If you know that your cat has another kitten to deliver but over 4 hours have passed since the last delivery, this may be normal if the queen appears happy and comfortable. But if you are not sure, it is always best to consult a veterinarian. In total, the delivery phase often lasts anywhere between 2 and 24 hours. If interrupted labor occurs, an additional 24-36 hours may elapse.

The third stage of labor is when the mother cat delivers the placenta(s). Depending on the individual situation, the cat may alternate between stage 2 and 3 until the final fetal membrane is delivered. Sometimes, two kittens may be born quickly one after the other, with their placentas both coming together shortly after. The queen will typically ingest the placenta of each kitten shortly after it is passed.

It is important to note that a large majority of queens will not require assistance with birthing their kittens. But if you are not sure if something you’re seeing during the birthing process is normal or not, always make sure to seek advice from your veterinarian.

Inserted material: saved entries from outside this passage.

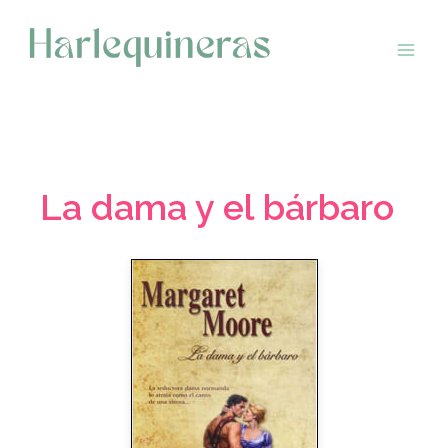
Saltar
al
contenido
La dama y el bárbaro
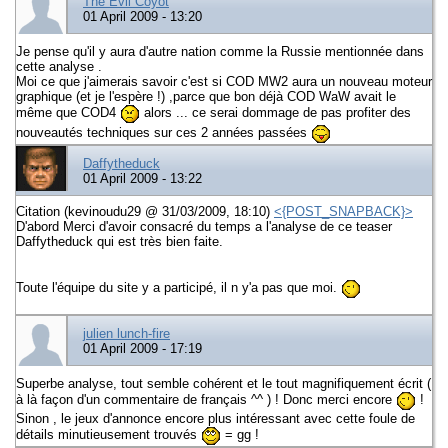
The Evil Coyot
01 April 2009 - 13:20
Je pense qu'il y aura d'autre nation comme la Russie mentionnée dans
cette analyse .
Moi ce que j'aimerais savoir c'est si COD MW2 aura un nouveau moteur
graphique (et je l'espère !) ,parce que bon déjà COD WaW avait le
même que COD4
alors ... ce serai dommage de pas profiter des
nouveautés techniques sur ces 2 années passées
Daffytheduck
01 April 2009 - 13:22
Citation (kevinoudu29 @ 31/03/2009, 18:10)
<{POST_SNAPBACK}>
D'abord Merci d'avoir consacré du temps a l'analyse de ce teaser
Daffytheduck qui est très bien faite.
Toute l'équipe du site y a participé, il n y'a pas que moi.
julien lunch-fire
01 April 2009 - 17:19
Superbe analyse, tout semble cohérent et le tout magnifiquement écrit (
à là façon d'un commentaire de français ^^ ) ! Donc merci encore
!
Sinon , le jeux d'annonce encore plus intéressant avec cette foule de
détails minutieusement trouvés
= gg !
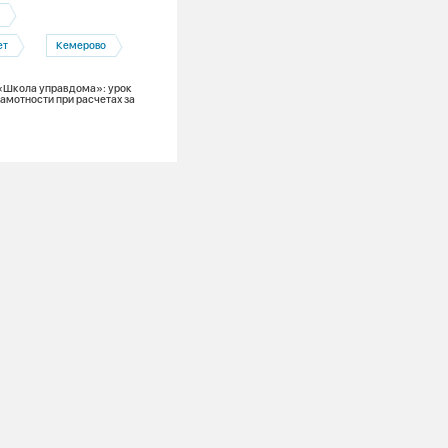
и
Потребители
СГК объясняет
ет
Кемерово
Нас спрашивают: Почему каждый год
необходимо проводить гидравлическ
испытания?
«Школа управдома»: урок
амотности при расчетах за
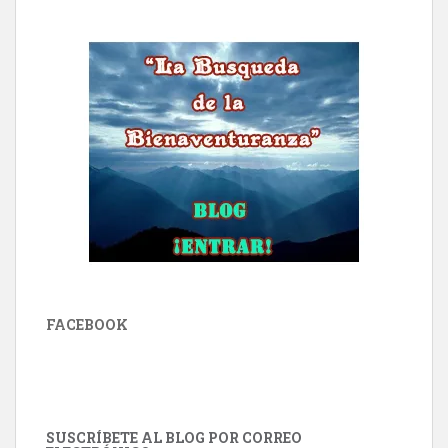
FACEBOOK
SUSCRÍBETE AL BLOG POR CORREO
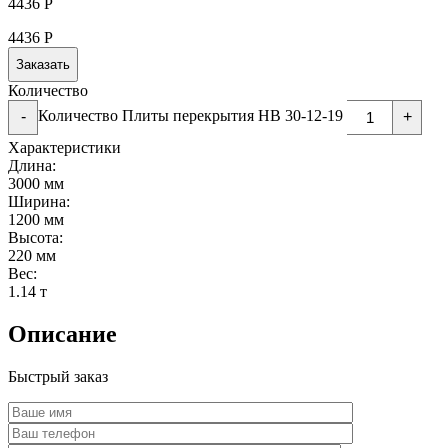
4436
Р
4436
Р
Заказать
Количество
Количество Плиты перекрытия НВ 30-12-19
-
+
Характеристики
Длина:
3000 мм
Ширина:
1200 мм
Высота:
220 мм
Вес:
1.14 т
Описание
Быстрый заказ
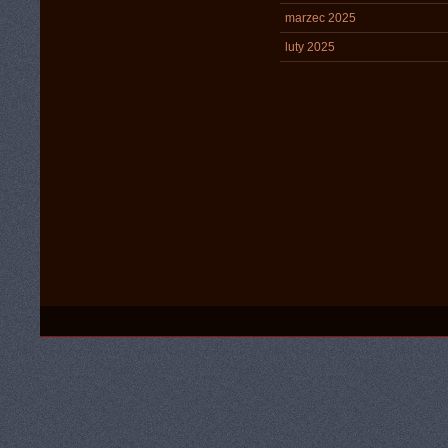
marzec 2025
luty 2025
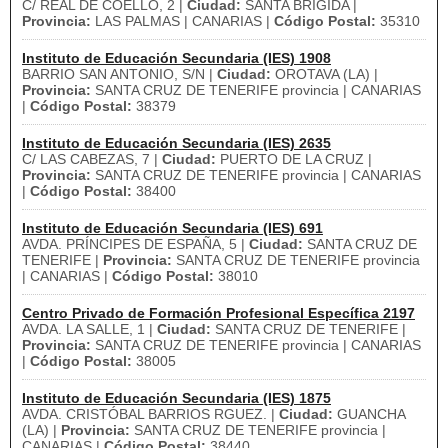
C/ REAL DE COELLO, 2 |
Ciudad:
SANTA BRIGIDA |
Provincia:
LAS PALMAS | CANARIAS |
Código Postal:
35310
Instituto de Educación Secundaria (IES) 1908
BARRIO SAN ANTONIO, S/N |
Ciudad:
OROTAVA (LA) |
Provincia:
SANTA CRUZ DE TENERIFE provincia | CANARIAS
|
Código Postal:
38379
Instituto de Educación Secundaria (IES) 2635
C/ LAS CABEZAS, 7 |
Ciudad:
PUERTO DE LA CRUZ |
Provincia:
SANTA CRUZ DE TENERIFE provincia | CANARIAS
|
Código Postal:
38400
Instituto de Educación Secundaria (IES) 691
AVDA. PRÍNCIPES DE ESPAÑA, 5 |
Ciudad:
SANTA CRUZ DE
TENERIFE |
Provincia:
SANTA CRUZ DE TENERIFE provincia
| CANARIAS |
Código Postal:
38010
Centro Privado de Formación Profesional Específica 2197
AVDA. LA SALLE, 1 |
Ciudad:
SANTA CRUZ DE TENERIFE |
Provincia:
SANTA CRUZ DE TENERIFE provincia | CANARIAS
|
Código Postal:
38005
Instituto de Educación Secundaria (IES) 1875
AVDA. CRISTÓBAL BARRIOS RGUEZ. |
Ciudad:
GUANCHA
(LA) |
Provincia:
SANTA CRUZ DE TENERIFE provincia |
CANARIAS |
Código Postal:
38440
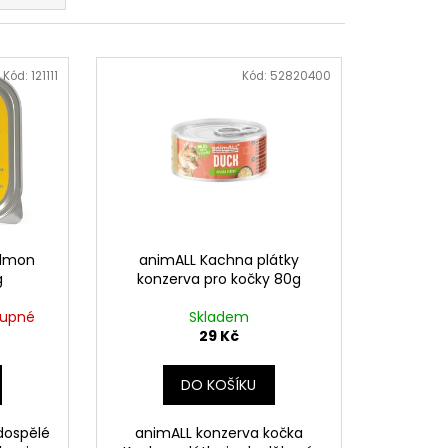
OG YUMMY CHICKEN
EAT 100G
Kód:
121111
Kód:
52820400
almon
animALL Kachna plátky
g
konzerva pro kočky 80g
tupné
Skladem
29 Kč
DO KOŠÍKU
dospělé
animALL konzerva kočka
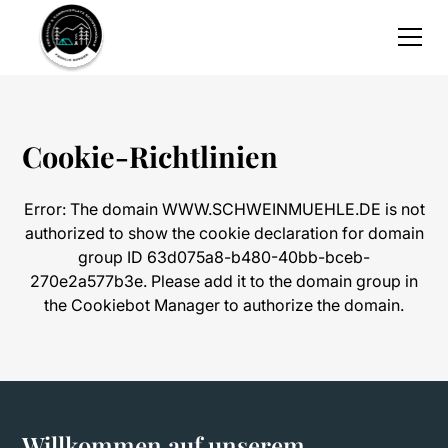
Cookie-Richtlinien
Error: The domain WWW.SCHWEINMUEHLE.DE is not
authorized to show the cookie declaration for domain
group ID 63d075a8-b480-40bb-bceb-
270e2a577b3e. Please add it to the domain group in
the Cookiebot Manager to authorize the domain.
Willkommen auf unserem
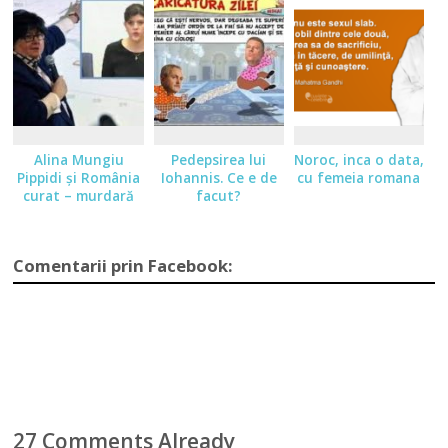
Alina Mungiu
Pedepsirea lui
Noroc, inca o data,
Pippidi şi România
Iohannis. Ce e de
cu femeia romana
curat – murdară
facut?
Comentarii prin Facebook:
27 Comments Already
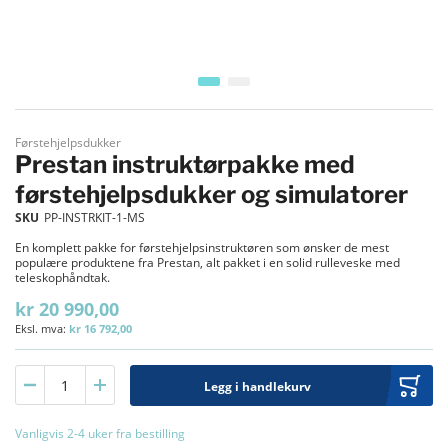
Gå til begynnelsen av bildegalleri
Førstehjelpsdukker
Prestan instruktørpakke med
førstehjelpsdukker og simulatorer
SKU
PP-INSTRKIT-1-MS
En komplett pakke for førstehjelpsinstruktøren som ønsker de mest
populære produktene fra Prestan, alt pakket i en solid rulleveske med
teleskophåndtak.
kr 20 990,00
kr 16 792,00
Legg i handlekurv
Vanligvis 2-4 uker fra bestilling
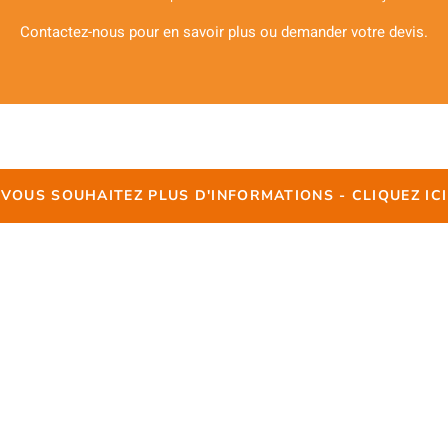
Contactez-nous pour en savoir plus ou demander votre devis.
VOUS SOUHAITEZ PLUS D'INFORMATIONS - CLIQUEZ ICI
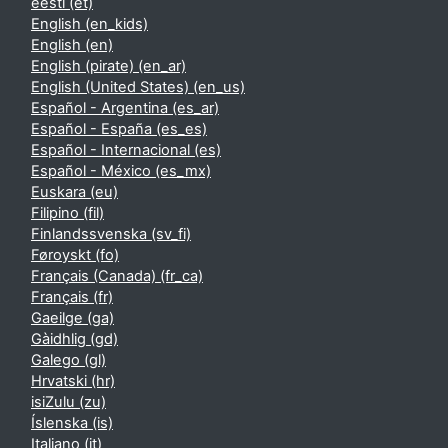
eesti ‎(et)‎
English ‎(en_kids)‎
English ‎(en)‎
English (pirate) ‎(en_ar)‎
English (United States) ‎(en_us)‎
Español - Argentina ‎(es_ar)‎
Español - España ‎(es_es)‎
Español - Internacional ‎(es)‎
Español - México ‎(es_mx)‎
Euskara ‎(eu)‎
Filipino ‎(fil)‎
Finlandssvenska ‎(sv_fi)‎
Føroyskt ‎(fo)‎
Français (Canada) ‎(fr_ca)‎
Français ‎(fr)‎
Gaeilge ‎(ga)‎
Gàidhlig ‎(gd)‎
Galego ‎(gl)‎
Hrvatski ‎(hr)‎
isiZulu ‎(zu)‎
Íslenska ‎(is)‎
Italiano ‎(it)‎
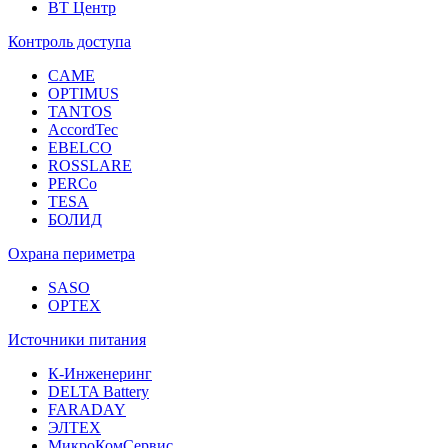
ВТ Центр
Контроль доступа
CAME
OPTIMUS
TANTOS
AccordTec
EBELCO
ROSSLARE
PERCo
TESA
БОЛИД
Охрана периметра
SASO
OPTEX
Источники питания
К-Инженеринг
DELTA Battery
FARADAY
ЭЛТЕХ
МикроКомСервис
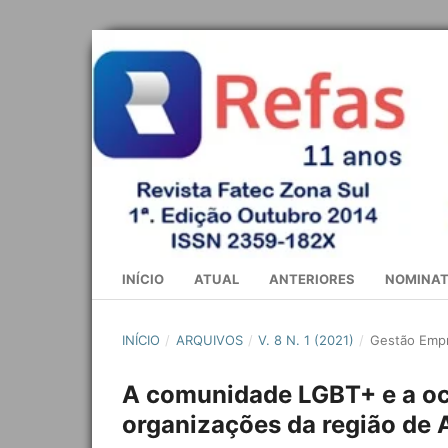
INÍCIO
ATUAL
ANTERIORES
NOMINAT
INÍCIO
/
ARQUIVOS
/
V. 8 N. 1 (2021)
/
Gestão Empr
A comunidade LGBT+ e a oc
organizações da região de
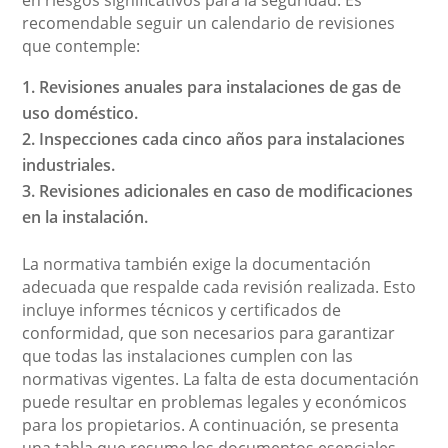
en riesgos significativos para la seguridad. Es
recomendable seguir un calendario de revisiones
que contemple:
Revisiones anuales para instalaciones de gas de
uso doméstico.
Inspecciones cada cinco años para instalaciones
industriales.
Revisiones adicionales en caso de modificaciones
en la instalación.
La normativa también exige la documentación
adecuada que respalde cada revisión realizada. Esto
incluye informes técnicos y certificados de
conformidad, que son necesarios para garantizar
que todas las instalaciones cumplen con las
normativas vigentes. La falta de esta documentación
puede resultar en problemas legales y económicos
para los propietarios. A continuación, se presenta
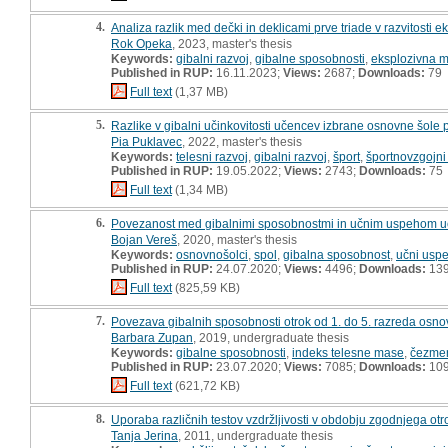
4.
Analiza razlik med dečki in deklicami prve triade v razvitosti 
Rok Opeka
, 2023, master's thesis
Keywords:
gibalni razvoj
,
gibalne sposobnosti
,
eksplozivna 
Published in RUP:
16.11.2023;
Views:
2687;
Downloads:
79
Full text
(1,37 MB)
5.
Razlike v gibalni učinkovitosti učencev izbrane osnovne šole p
Pia Puklavec
, 2022, master's thesis
Keywords:
telesni razvoj
,
gibalni razvoj
,
šport
,
športnovzgojni
Published in RUP:
19.05.2022;
Views:
2743;
Downloads:
75
Full text
(1,34 MB)
6.
Povezanost med gibalnimi sposobnostmi in učnim uspehom učen
Bojan Vereš
, 2020, master's thesis
Keywords:
osnovnošolci
,
spol
,
gibalna sposobnost
,
učni usp
Published in RUP:
24.07.2020;
Views:
4496;
Downloads:
13
Full text
(825,59 KB)
7.
Povezava gibalnih sposobnosti otrok od 1. do 5. razreda osn
Barbara Zupan
, 2019, undergraduate thesis
Keywords:
gibalne sposobnosti
,
indeks telesne mase
,
čezmer
Published in RUP:
23.07.2020;
Views:
7085;
Downloads:
10
Full text
(621,72 KB)
8.
Uporaba različnih testov vzdržljivosti v obdobju zgodnjega otr
Tanja Jerina
, 2011, undergraduate thesis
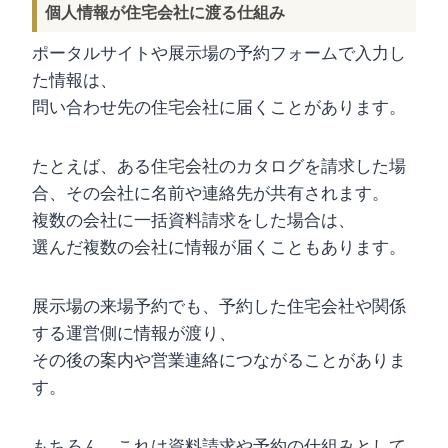
個人情報が住宅会社に渡る仕組み
ポータルサイトや展示場の予約フォームで入力し
た情報は、
問い合わせ先の住宅会社に届くことがあります。
たとえば、ある住宅会社のカタログを請求した場
合、その会社に名前や連絡先が共有されます。
複数の会社に一括資料請求をした場合は、
選んだ複数の会社に情報が届くこともあります。
展示場の来場予約でも、予約した住宅会社や関係
する運営側に情報が渡り、
その後の案内や営業連絡につながることがありま
す。
もちろん、これは資料請求や予約の仕組みとして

How can I tell when my cat is about to give birth?

About 24 hours before a cat gives birth, she will usually stop eating, and her body temperature will drop below 100 degrees Fahrenheit (38 degrees Celsius). Just before labor begins, she will start meowing, chirping, and making other vocalizations. You’ll notice her licking her genitalia more often, and discharge may be seen from her vagina. If a queen is cleaning herself often, discharge may not always be visible.

If you’re not sure how close your cat is to giving birth, there are two common tests your veterinarian can use to have an idea of how far along the kittens are, as well as how many your cat has.

An ultrasound (sonogram) can be used as early as days 25-30 of pregnancy to help confirm the presence of growing kittens. Later in pregnancy, ultrasound can also be used to assess the health of kittens if you are concerned that your cat is delayed in giving birth.

After day 45 of pregnancy, an x-ray can be performed to verify a later stage of pregnancy as well as how many kittens are present. This can be very helpful to confirm that your cat may be only two weeks or less from having her kittens, as well as knowing how many you should be expecting.